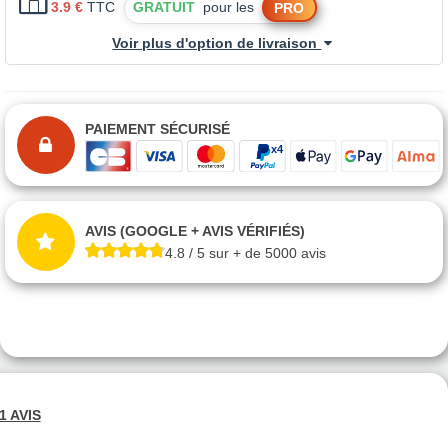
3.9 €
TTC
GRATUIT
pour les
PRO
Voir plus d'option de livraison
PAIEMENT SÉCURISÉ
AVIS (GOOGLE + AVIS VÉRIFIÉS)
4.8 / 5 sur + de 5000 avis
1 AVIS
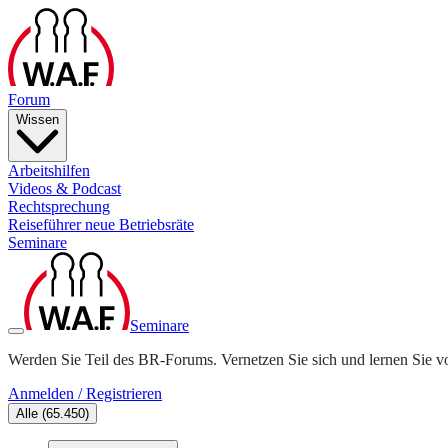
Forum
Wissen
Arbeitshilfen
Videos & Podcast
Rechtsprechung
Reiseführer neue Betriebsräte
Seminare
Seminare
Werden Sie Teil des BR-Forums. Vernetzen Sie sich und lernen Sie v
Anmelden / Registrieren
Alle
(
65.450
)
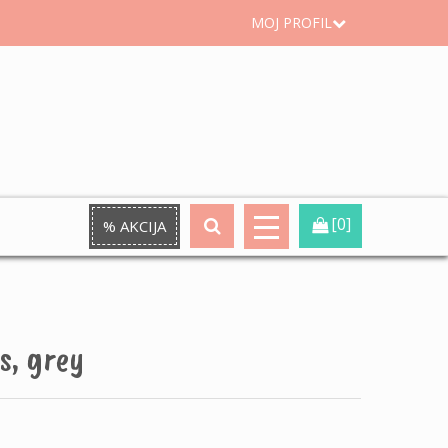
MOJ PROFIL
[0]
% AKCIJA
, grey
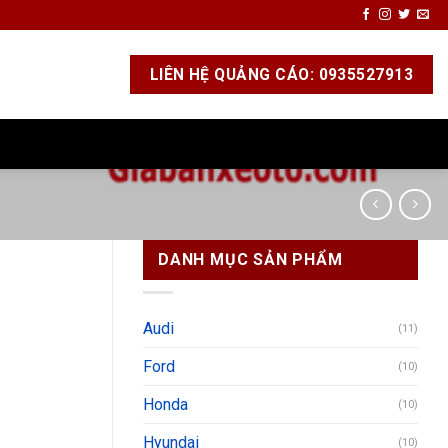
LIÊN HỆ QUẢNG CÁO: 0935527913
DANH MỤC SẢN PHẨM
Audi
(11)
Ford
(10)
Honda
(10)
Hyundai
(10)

+===+

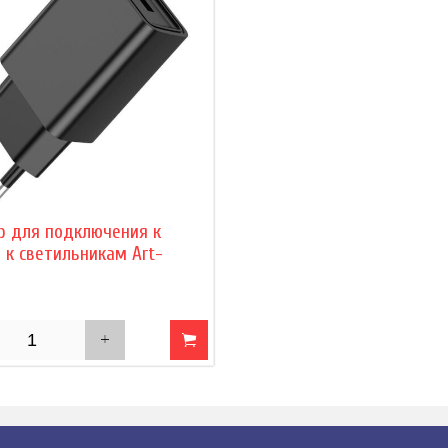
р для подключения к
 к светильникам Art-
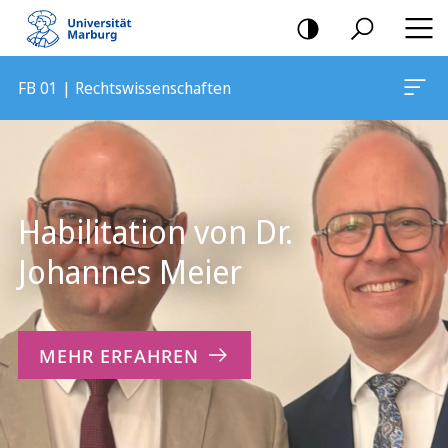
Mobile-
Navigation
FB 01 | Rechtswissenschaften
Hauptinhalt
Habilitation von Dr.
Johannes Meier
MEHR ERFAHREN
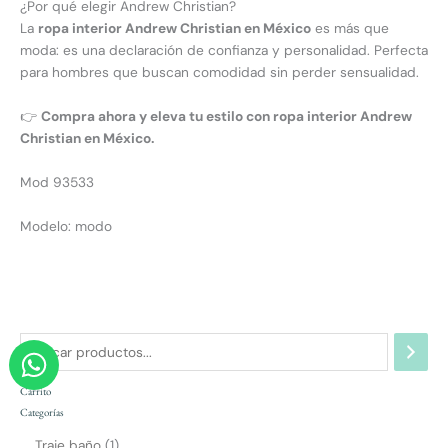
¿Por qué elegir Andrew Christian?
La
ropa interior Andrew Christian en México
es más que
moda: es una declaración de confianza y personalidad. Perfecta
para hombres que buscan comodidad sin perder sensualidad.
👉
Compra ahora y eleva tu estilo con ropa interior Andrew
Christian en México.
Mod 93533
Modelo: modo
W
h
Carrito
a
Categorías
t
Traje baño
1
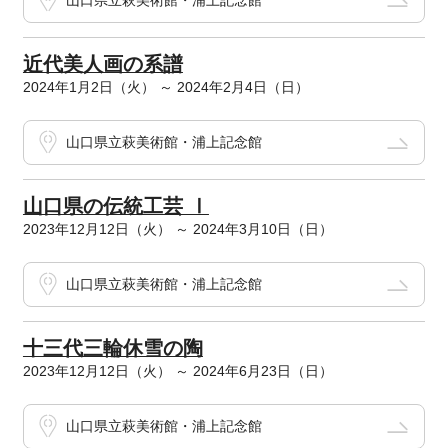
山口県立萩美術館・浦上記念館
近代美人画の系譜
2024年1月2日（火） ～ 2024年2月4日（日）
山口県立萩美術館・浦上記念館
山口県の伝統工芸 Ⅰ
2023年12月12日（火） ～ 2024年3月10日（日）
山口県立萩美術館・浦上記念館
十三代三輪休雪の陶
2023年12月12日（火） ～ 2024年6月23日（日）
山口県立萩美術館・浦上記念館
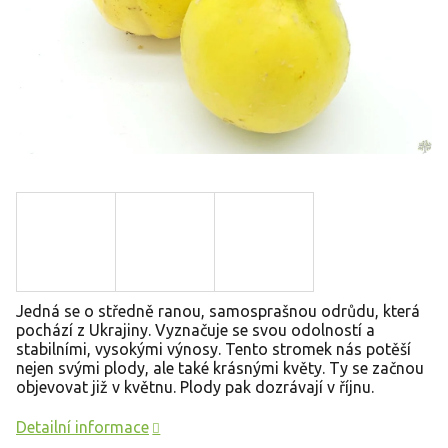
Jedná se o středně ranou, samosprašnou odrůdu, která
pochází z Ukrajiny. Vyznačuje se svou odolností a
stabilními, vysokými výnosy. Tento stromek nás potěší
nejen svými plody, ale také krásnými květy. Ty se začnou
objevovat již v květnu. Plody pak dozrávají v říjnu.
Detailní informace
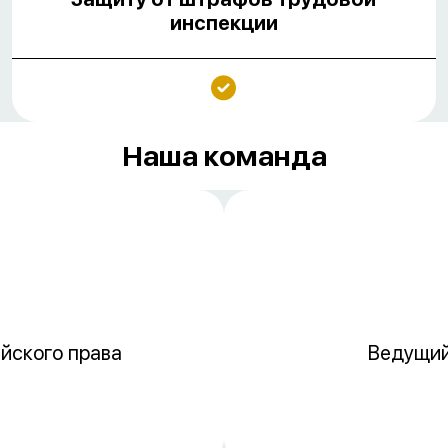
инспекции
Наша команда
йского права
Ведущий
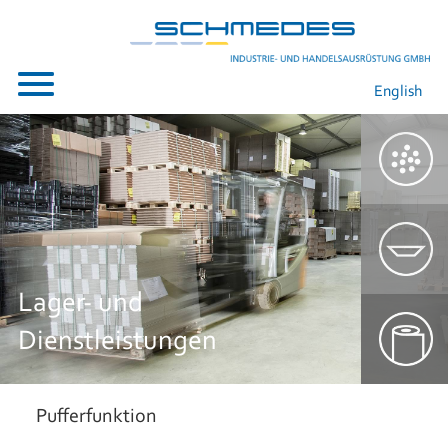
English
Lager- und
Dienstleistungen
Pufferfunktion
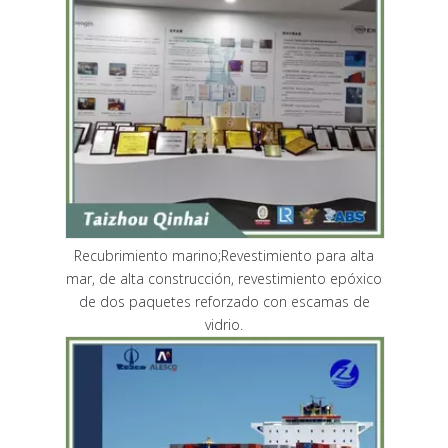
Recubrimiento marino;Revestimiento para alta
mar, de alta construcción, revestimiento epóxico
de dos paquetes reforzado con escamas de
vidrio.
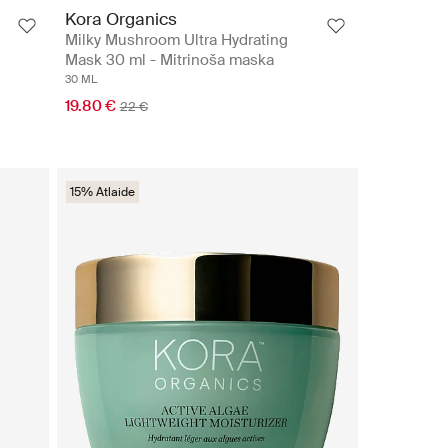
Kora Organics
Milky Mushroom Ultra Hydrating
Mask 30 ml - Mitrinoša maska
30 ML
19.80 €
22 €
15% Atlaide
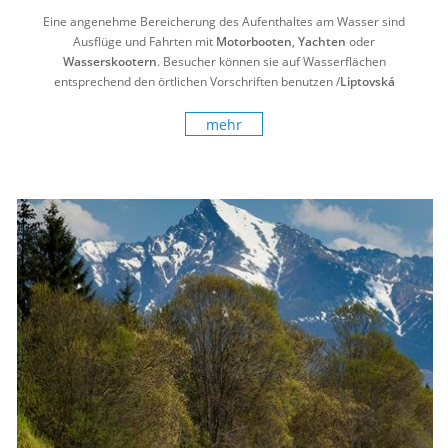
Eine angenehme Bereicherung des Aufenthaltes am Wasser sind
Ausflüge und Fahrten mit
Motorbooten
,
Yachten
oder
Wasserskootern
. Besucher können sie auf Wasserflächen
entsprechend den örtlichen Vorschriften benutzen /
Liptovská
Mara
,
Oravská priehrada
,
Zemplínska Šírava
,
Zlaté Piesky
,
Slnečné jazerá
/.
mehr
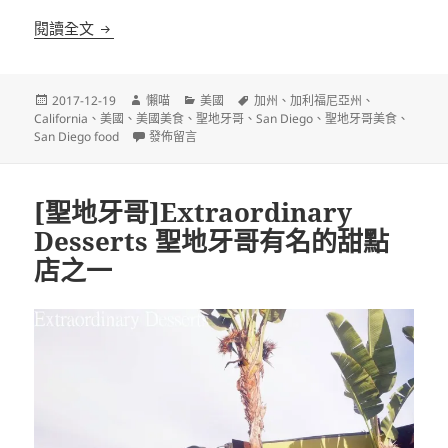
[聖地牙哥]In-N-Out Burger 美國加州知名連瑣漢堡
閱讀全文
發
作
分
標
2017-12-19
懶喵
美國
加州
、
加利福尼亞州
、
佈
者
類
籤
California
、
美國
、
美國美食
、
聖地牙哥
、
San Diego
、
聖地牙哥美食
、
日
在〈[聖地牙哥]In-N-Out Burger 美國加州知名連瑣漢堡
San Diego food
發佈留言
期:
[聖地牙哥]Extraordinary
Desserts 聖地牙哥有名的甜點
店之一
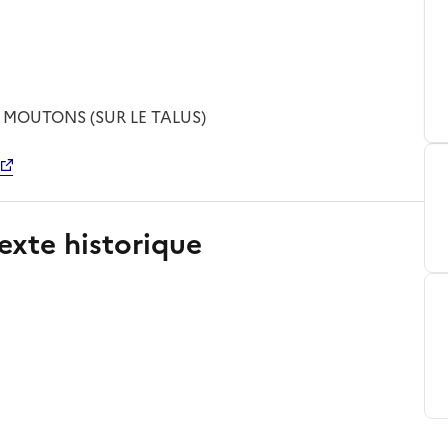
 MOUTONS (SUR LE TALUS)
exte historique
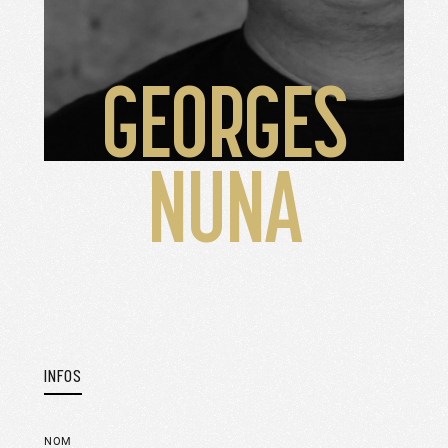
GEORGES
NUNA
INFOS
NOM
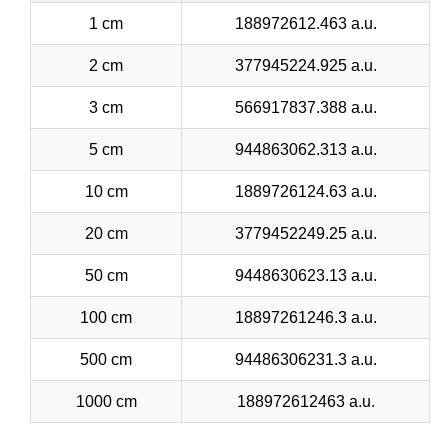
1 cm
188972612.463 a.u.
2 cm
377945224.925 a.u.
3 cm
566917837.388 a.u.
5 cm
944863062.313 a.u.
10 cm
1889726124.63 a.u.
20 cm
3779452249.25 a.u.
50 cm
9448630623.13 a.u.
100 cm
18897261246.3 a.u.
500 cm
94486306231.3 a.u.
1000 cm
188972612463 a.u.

+===+

• Exercise prompt:
Could you count the lines of the listing above that hold the word "Burger" and give only the total?

• Solution below:
2